If a document is relevant, and not privileged, it will have to be disclosed during the disclosure process even if it is confidential. But arrangements can be made limiting precisely who can see commercially sensitive documents. In a recent decision, the Court of Appeal gave some guidance as to how this should be done.
In Oneplus v Mitsubishi, the Court of Appeal recognised that there are situations where extra measures have to be taken to prevent documents entering the public domain or being used for a collateral purpose.
The defendants had appealed against certain aspects of a confidentiality regime for disclosure established by the judge at first instance. He had ordered that the parties could designate documents to one of three levels of confidentiality: 1) Attorney's Eyes Only (AEO) (although experts could be shown these too); 2) Highly confidential material, to be shown to a confidentiality club which included 2 representatives of each party and then 3) Ordinary disclosure documents.

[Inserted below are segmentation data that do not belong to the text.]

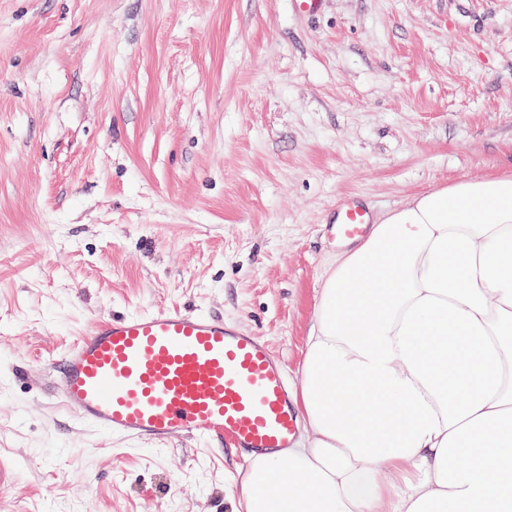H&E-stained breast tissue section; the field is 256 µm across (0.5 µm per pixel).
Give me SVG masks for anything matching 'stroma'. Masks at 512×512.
Here are the masks:
<instances>
[{"instance_id": "obj_1", "label": "stroma", "mask_w": 512, "mask_h": 512, "mask_svg": "<svg viewBox=\"0 0 512 512\" xmlns=\"http://www.w3.org/2000/svg\"><path fill=\"white\" fill-rule=\"evenodd\" d=\"M512 174V0H0V512H234L229 440L81 424L47 359L180 308L300 389L336 202Z\"/></svg>"}]
</instances>
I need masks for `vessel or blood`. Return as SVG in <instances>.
<instances>
[{
	"instance_id": "vessel-or-blood-1",
	"label": "vessel or blood",
	"mask_w": 512,
	"mask_h": 512,
	"mask_svg": "<svg viewBox=\"0 0 512 512\" xmlns=\"http://www.w3.org/2000/svg\"><path fill=\"white\" fill-rule=\"evenodd\" d=\"M368 223L362 205L338 201L339 240L361 237ZM50 368L63 408L110 437L219 435L247 460L296 445L298 414L281 362L260 338L208 314L101 318Z\"/></svg>"
}]
</instances>
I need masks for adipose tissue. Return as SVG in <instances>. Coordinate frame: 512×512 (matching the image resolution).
<instances>
[{
	"label": "adipose tissue",
	"mask_w": 512,
	"mask_h": 512,
	"mask_svg": "<svg viewBox=\"0 0 512 512\" xmlns=\"http://www.w3.org/2000/svg\"><path fill=\"white\" fill-rule=\"evenodd\" d=\"M301 372L306 445L252 458L239 512H512V175L339 255Z\"/></svg>",
	"instance_id": "ef3b65f1"
}]
</instances>
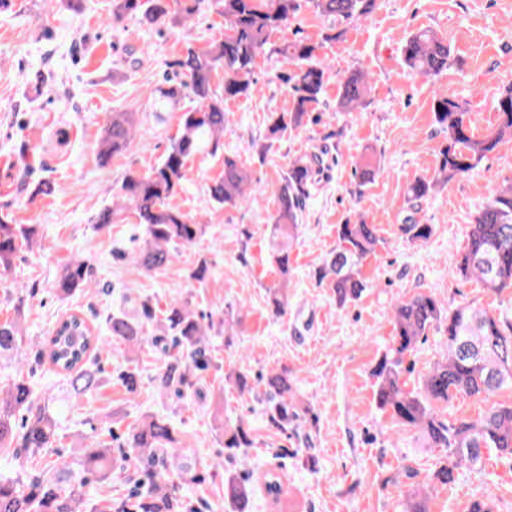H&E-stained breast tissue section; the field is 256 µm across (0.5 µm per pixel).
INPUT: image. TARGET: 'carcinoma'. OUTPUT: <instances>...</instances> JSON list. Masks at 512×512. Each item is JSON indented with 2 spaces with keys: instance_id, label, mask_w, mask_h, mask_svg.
<instances>
[{
  "instance_id": "1",
  "label": "carcinoma",
  "mask_w": 512,
  "mask_h": 512,
  "mask_svg": "<svg viewBox=\"0 0 512 512\" xmlns=\"http://www.w3.org/2000/svg\"><path fill=\"white\" fill-rule=\"evenodd\" d=\"M206 0H155L142 9V0H112V16L143 15L150 24H161L177 16L186 21L195 16ZM224 15V37L202 46H190L175 66L179 80L158 85L151 94V111L178 112L179 129L170 141L165 157L145 173H130L113 189L112 204L105 206L93 224L105 230L122 224L131 215L143 226L144 238L136 255L149 272L164 270L175 257L177 246L192 244L203 225L171 205L182 189L188 162L200 154H214L223 146L224 101L248 96L254 87L256 58L271 51L281 56L290 70L279 75L287 86L292 107L269 116L271 138L279 139L301 124L313 104L320 102L326 86L327 65L317 56V46L305 38L271 46V34L290 23L300 8V0H213ZM315 13L326 23L333 37L343 26L368 16L376 0H309ZM401 53L409 72L434 77L448 69L450 51L445 40L430 29H419L404 40ZM224 74V94L213 89L218 74ZM368 90L367 75L355 71L345 78L338 109L354 112L362 107ZM189 97L190 108L180 109ZM433 118L446 143L437 157L434 176L417 179L408 188L410 209L400 230L412 242H423L433 233L430 224L417 219L421 205L436 187L476 169L506 138H512V86L504 88L496 100L498 124L495 130L477 137L466 120V108L458 100L437 95L433 98ZM138 124L135 112L110 115L100 140L99 161L108 164L126 152L134 142ZM321 154L311 151L288 163V170L274 194L275 209L270 215V247L280 275L273 289V314L285 312L290 273V255L297 239L306 199L319 183ZM379 168L366 158L355 168L362 184L375 179ZM254 182L247 162L224 158V172L210 187L213 200L234 207L244 201ZM337 246L324 260L319 274L328 282L336 301L344 305L358 299L365 288L361 276L363 260L378 245V229L359 219L337 225ZM36 227L17 223L8 212H0V272L8 271L18 252V240L34 242ZM457 273L475 278L487 290L499 293L512 288V185L497 189L482 205L469 226L467 246L456 266ZM95 282L91 265L83 260L69 263L57 288L63 295ZM110 337L130 350L146 343L161 345L165 354L156 382L164 391L186 397L193 390L197 372L208 368L206 342L208 328L189 309V302L173 299L158 309L151 300L141 303L136 315L114 313L106 318ZM445 325L448 353L435 362L418 391L408 389L405 365L417 344L438 324ZM391 345L372 370L378 408L400 423L421 432L430 447L444 455L433 478L442 485L456 480L459 469L473 466L482 449H494L512 461V403L499 404L474 420L446 423L436 412L440 403L458 395L486 396L512 390V320L495 316L470 305L448 311L432 295L418 293L398 302L392 312ZM23 342L16 320L0 323V362L13 361ZM46 359L76 395L91 393L101 385L99 370L91 354H112V342L95 333L85 318L70 314L57 321L52 335L39 343ZM122 386L134 394L140 388L137 364L129 361L118 374ZM264 411L268 424L279 430L299 417L288 372L267 377ZM51 397L41 403L23 371L17 370L11 384L0 390V460L15 467V475H0V512H187L184 487L202 480L193 456L182 451L177 430L170 420L147 416L131 428L126 438L128 452L120 457L143 474L131 497L112 498L103 487L112 481V444L100 438L84 445L81 453L59 457L48 469L42 460L54 452L61 409ZM224 454L236 456L253 447L248 428L239 423L225 426ZM266 493L274 500L283 495L280 476L263 475ZM253 487L234 475L224 477L225 501L237 512L249 503ZM468 512H494V496L485 492L470 502Z\"/></svg>"
}]
</instances>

The defendants, broadly, objected to the inclusion of certain material in the AEO category and also sought the inclusion of more representatives into the club. Much of the case turned on the facts, but the Court of Appeal identified a "non-exhaustive list of points of importance", including that it will be "exceptionally rare" to have a situation where an employee/officer of the receiving party gains no access at all to important documents and so an AEO order at any stage must be exceptional.

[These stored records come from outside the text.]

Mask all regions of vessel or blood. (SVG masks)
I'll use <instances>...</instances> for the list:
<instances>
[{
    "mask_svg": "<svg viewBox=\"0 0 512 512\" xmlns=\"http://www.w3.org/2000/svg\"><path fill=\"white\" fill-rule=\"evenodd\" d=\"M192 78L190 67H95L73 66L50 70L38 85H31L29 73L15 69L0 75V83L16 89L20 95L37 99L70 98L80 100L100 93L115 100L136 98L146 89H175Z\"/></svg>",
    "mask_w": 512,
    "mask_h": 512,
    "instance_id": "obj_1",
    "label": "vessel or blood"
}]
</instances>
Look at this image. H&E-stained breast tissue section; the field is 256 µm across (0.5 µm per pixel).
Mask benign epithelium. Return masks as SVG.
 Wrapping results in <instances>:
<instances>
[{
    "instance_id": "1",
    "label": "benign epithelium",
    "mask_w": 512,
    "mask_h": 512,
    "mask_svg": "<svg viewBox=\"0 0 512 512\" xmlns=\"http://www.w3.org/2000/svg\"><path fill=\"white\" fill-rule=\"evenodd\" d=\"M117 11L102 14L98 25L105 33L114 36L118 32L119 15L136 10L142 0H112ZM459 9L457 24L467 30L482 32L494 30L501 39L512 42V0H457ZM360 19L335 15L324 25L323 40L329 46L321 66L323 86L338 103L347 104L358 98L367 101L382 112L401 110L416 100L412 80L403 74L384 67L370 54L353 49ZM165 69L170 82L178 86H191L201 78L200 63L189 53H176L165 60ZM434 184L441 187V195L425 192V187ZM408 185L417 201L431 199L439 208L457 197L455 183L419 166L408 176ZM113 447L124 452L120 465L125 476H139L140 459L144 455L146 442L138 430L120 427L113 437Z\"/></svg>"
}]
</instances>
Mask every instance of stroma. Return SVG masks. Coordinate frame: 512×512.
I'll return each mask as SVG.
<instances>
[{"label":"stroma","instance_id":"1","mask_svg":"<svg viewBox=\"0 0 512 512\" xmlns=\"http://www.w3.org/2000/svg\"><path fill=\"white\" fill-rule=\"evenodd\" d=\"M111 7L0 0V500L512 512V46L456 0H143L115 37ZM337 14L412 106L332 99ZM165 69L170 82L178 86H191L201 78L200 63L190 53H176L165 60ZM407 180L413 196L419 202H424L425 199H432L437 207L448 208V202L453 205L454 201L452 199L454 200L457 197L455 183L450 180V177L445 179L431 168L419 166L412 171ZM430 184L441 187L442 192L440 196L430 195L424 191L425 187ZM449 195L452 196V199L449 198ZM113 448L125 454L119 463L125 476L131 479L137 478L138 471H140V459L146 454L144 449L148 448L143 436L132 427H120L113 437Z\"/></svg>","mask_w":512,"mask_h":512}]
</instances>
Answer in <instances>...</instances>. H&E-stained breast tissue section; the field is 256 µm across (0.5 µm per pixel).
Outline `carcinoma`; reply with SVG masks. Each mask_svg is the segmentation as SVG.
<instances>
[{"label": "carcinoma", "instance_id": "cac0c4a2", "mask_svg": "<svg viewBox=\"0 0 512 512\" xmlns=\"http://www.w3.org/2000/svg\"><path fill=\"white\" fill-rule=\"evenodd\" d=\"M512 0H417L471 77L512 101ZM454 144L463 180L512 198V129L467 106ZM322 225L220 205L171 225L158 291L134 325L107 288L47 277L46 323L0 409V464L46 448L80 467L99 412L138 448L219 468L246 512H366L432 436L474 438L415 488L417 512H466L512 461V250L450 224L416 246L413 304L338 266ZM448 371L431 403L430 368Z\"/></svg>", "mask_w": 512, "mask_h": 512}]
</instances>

Floyd LJ added: "To this I would add that the court must be alert to the misuse of the opportunity to designate documents as confidential". On the other hand, the Court of Appeal had sympathy with the view that "confidential information once learned cannot be unlearned" once shown to the other side. One important factor in exercising the court's discretion will be the size and structure of the receiving party and how far disclosure to some employees/officers can be segregated from the rest of the company.

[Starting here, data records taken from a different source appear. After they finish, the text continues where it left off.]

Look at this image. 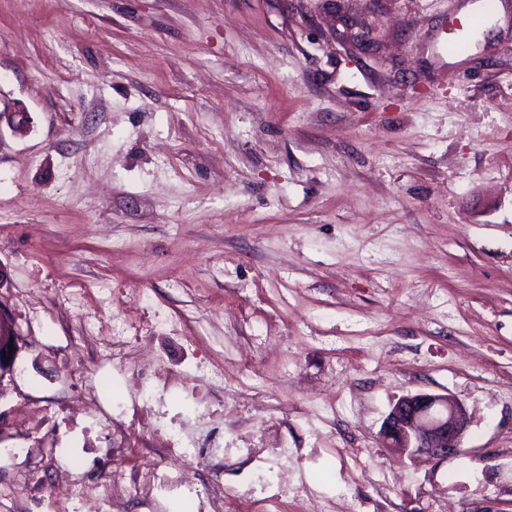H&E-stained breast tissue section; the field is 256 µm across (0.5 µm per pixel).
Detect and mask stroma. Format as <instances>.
I'll list each match as a JSON object with an SVG mask.
<instances>
[{
  "instance_id": "35a3bbf8",
  "label": "stroma",
  "mask_w": 512,
  "mask_h": 512,
  "mask_svg": "<svg viewBox=\"0 0 512 512\" xmlns=\"http://www.w3.org/2000/svg\"><path fill=\"white\" fill-rule=\"evenodd\" d=\"M478 2L0 0V498L176 434L237 512H512V0L449 54ZM407 392L465 405L464 455L385 448ZM20 337L8 313L0 306V380L6 376H13L15 373L16 361L20 346ZM9 346L13 347L10 351ZM2 352L9 357L8 364L3 361Z\"/></svg>"
}]
</instances>
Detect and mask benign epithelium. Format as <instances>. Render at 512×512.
<instances>
[{"mask_svg":"<svg viewBox=\"0 0 512 512\" xmlns=\"http://www.w3.org/2000/svg\"><path fill=\"white\" fill-rule=\"evenodd\" d=\"M20 337L0 306V380L15 373ZM9 361H3V357ZM469 417L464 404L451 394L407 393L391 405L382 427L385 447L403 455H427L446 462L466 453Z\"/></svg>","mask_w":512,"mask_h":512,"instance_id":"obj_1","label":"benign epithelium"}]
</instances>
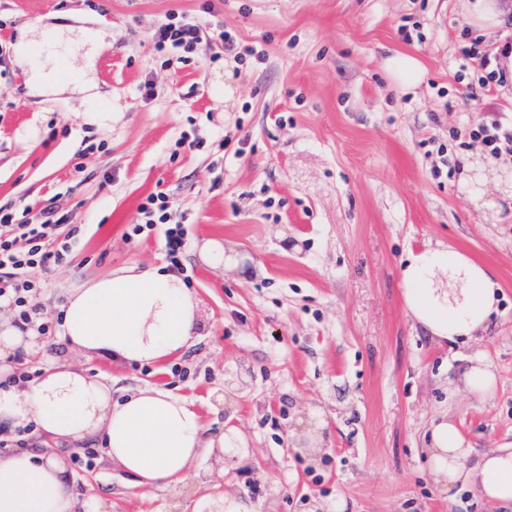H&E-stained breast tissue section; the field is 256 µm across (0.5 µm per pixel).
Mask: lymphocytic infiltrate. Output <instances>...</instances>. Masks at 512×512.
Here are the masks:
<instances>
[{"label": "lymphocytic infiltrate", "instance_id": "1", "mask_svg": "<svg viewBox=\"0 0 512 512\" xmlns=\"http://www.w3.org/2000/svg\"><path fill=\"white\" fill-rule=\"evenodd\" d=\"M158 50L167 52L172 63L188 64L194 43L200 41L198 29L177 13H169L151 32ZM512 53V42L493 48L474 42L461 50L463 65L478 73L476 83L468 85L464 96H482L492 100L496 85L506 81V72L498 69L496 59ZM141 219L133 225L132 235L158 233L165 258L179 267L180 256L187 244L184 225L171 222L167 202L162 194L147 197L139 208ZM79 227L72 224L68 213L50 205L35 220L17 218L14 212L0 208V310L13 312V326L20 331L32 330L46 336L50 325L41 314L37 301L39 283L35 271H48L66 262L73 254Z\"/></svg>", "mask_w": 512, "mask_h": 512}]
</instances>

Ultimately, the Court of Appeal considered that the arrangements which the first instance judge had put in place were appropriate, but observed that the regime may need to change as the litigation proceeded and the issues became more focussed.
It is important for parties to understand from the outset that on entering into litigation, they may be required to disclose commercially sensitive documents. Where that disclosure would present a real risk of future harm, it is possible to put measures in place that balance those risks against the need for litigants have access to documents that are relevant to the issues in dispute.